// Atlantic Cities
For a city so reliant on cars, Los Angeles sure hasn't had much success with street parking signs. Its infamous "totem" sign poles—parking regulation stacked atop parking regulation—have been known to climb as high as 15 feet. Grab your stilts and take a gander at this recent beauty from Culver City (via Curbed LA):
No more. On Friday, the city unveiled new "easy-to-read" parking signs that are actually easy to read. The "grid-style" signs rely on color coding and graphic representations rather than words—a perfect fit for the age of emoticons. So long as drivers know the time and the day of the week, and that green is good and red is bad, it's hard to see them getting confused by these design gems:
LA Mayor's OfficeAnd here's one already in action:
Trying to interpret the new parking sign out front. #dtla #lockedout
A photo posted by Sacha Baumann (@sacha_baumann) on Apr 5, 2015 at 11:55am PDT
Officials will place the new signs alongside existing ones during a six-month trial downtown, though it's hard to see them not eventually making their way across the whole city. In addition to clarity, the signs feature Bluetooth beacons capable of transmitting parking (or other) information to a driver's smartphone. The city says the beacons could ultimately be paired with apps that offer payment options or "neighborhood event notifications."
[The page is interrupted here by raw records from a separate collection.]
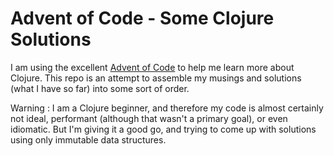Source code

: # Advent of Code - Some Clojure Solutions

I am using the excellent [Advent of Code](http://adventofcode.com/)
to help me learn more about Clojure. This repo is an attempt to 
assemble my musings and solutions (what I have so far) into some
sort of order. 

Warning : I am a Clojure beginner, and therefore my code is almost 
certainly not ideal, performant (although that wasn't a primary goal),
or even idiomatic. But I'm giving it a good go, and trying to come up
with solutions using only immutable data structures.


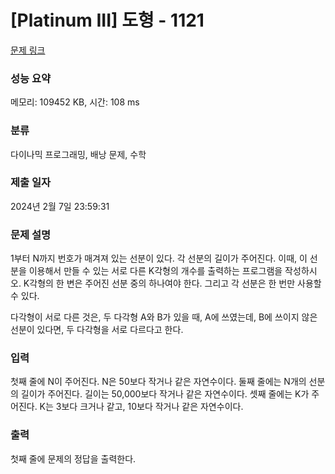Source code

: # [Platinum III] 도형 - 1121 

[문제 링크](https://www.acmicpc.net/problem/1121) 

### 성능 요약

메모리: 109452 KB, 시간: 108 ms

### 분류

다이나믹 프로그래밍, 배낭 문제, 수학

### 제출 일자

2024년 2월 7일 23:59:31

### 문제 설명

<p>1부터 N까지 번호가 매겨져 있는 선분이 있다. 각 선분의 길이가 주어진다. 이때, 이 선분을 이용해서 만들 수 있는 서로 다른 K각형의 개수를 출력하는 프로그램을 작성하시오. K각형의 한 변은 주어진 선분 중의 하나여야 한다. 그리고 각 선분은 한 번만 사용할 수 있다.</p>

<p>다각형이 서로 다른 것은, 두 다각형 A와 B가 있을 때, A에 쓰였는데, B에 쓰이지 않은 선분이 있다면, 두 다각형을 서로 다르다고 한다.</p>

### 입력 

 <p>첫째 줄에 N이 주어진다. N은 50보다 작거나 같은 자연수이다. 둘째 줄에는 N개의 선분의 길이가 주어진다. 길이는 50,000보다 작거나 같은 자연수이다. 셋째 줄에는 K가 주어진다. K는 3보다 크거나 같고, 10보다 작거나 같은 자연수이다.</p>

### 출력 

 <p>첫째 줄에 문제의 정답을 출력한다.</p>

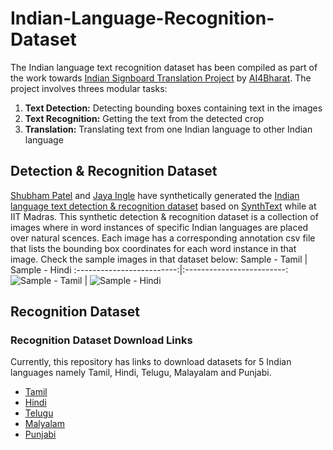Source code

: # Indian-Language-Recognition-Dataset

The Indian language text recognition dataset has been compiled as part of the work towards [Indian Signboard Translation Project](https://ai4bharat.org/articles/sign-board) by [AI4Bharat](https://ai4bharat.org/). The project involves threes modular tasks:
1. **Text Detection:** Detecting bounding boxes containing text in the images
2. **Text Recognition:** Getting the text from the detected crop 
3. **Translation:** Translating text from one Indian language to other Indian language

## Detection & Recognition Dataset 
 [Shubham Patel](https://www.linkedin.com/in/shubhampateliet/) and [Jaya Ingle](https://www.linkedin.com/in/inglejaya95/) have synthetically generated the [Indian language text detection & recognition dataset](https://drive.google.com/folderview?id=1hnNxuHbBBZrrI7Ee6FePTsUfW97qrJAS) based on [SynthText](http://www.robots.ox.ac.uk/~vgg/data/scenetext/) while at IIT Madras. This synthetic detection & recognition dataset is a collection of images where in word instances of specific Indian languages are placed over natural scences. Each image has a corresponding annotation csv file that lists the bounding box coordinates for each word instance in that image. Check the sample images in that dataset below: 
Sample - Tamil            |  Sample - Hindi
:-------------------------:|:-------------------------:
![Sample - Tamil](../Images/Tamil-Detection-Recognition.jpg)  |  ![Sample - Hindi](../Images/Hindi-Detection-Recognition.jpg)

## Recognition Dataset


### Recognition Dataset Download Links
Currently, this repository has links to download datasets for 5 Indian languages namely Tamil, Hindi, Telugu, Malayalam and Punjabi.
* [Tamil](https://drive.google.com/file/d/1l0ifp-ny0Ssy8APjTaYDzoq2MNMf4PfH/view?usp=sharing)
* [Hindi](https://drive.google.com/file/d/1iYX4SdF07brsn2F4NkwjvmWG4unn6IBv/view?usp=sharing)
* [Telugu](https://drive.google.com/file/d/1Rx-jT_4rvK4cdeSVS_j4q598DzA1bxN4/view?usp=sharing)
* [Malyalam](https://drive.google.com/file/d/1HfGNsNAMVeP17kDaZA8C52z_HvBa-QpH/view?usp=sharing)
* [Punjabi](https://drive.google.com/file/d/1V8ummr3nCnO32Qm8igJRXdr7sgpQE-g8/view?usp=sharing)
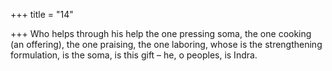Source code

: +++
title = "14"

+++
Who helps through his help the one pressing soma, the one cooking (an  offering), the one praising, the one laboring,
whose is the strengthening formulation, is the soma, is this gift – he, o  peoples, is Indra.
Alissa Walker at Gizmodo writes that the new signs were inspired by the designs of Nikki Sylianteng, who herself was inspired by a $95 parking ticket she received in Los Angeles. Sylianteng created similar grid-style prototypes that debuted in New York City last summer. Priceonomics offered some additional background on Sylianteng's work in a nice profile from January:
Sylianteng first tried to redesign parking signs when she was living in LA and applying to grad school, in a project she called “To Park or Not to Park.” She reduced the usual jumble of signs and regulations to a single, holistic panel, which looked a lot like a Google Calendar – it was a grid of days of the week, broken into hours. The blocks of time when a parking spot was valid she shaded green, the blocks of time it was invalid she shaded red. She also simplified the rules she illustrated, working off the principle that people would much rather adhere to an overly restrictive regulation than get a parking ticket.
At her blog—To Park Or Not To Park—Sylianteng explains that cities everywhere are free to use and adapt her designs because the Manual on Uniform Traffic Control Devices prohibits patents on parking signs. The rules, it seems, are pretty clear.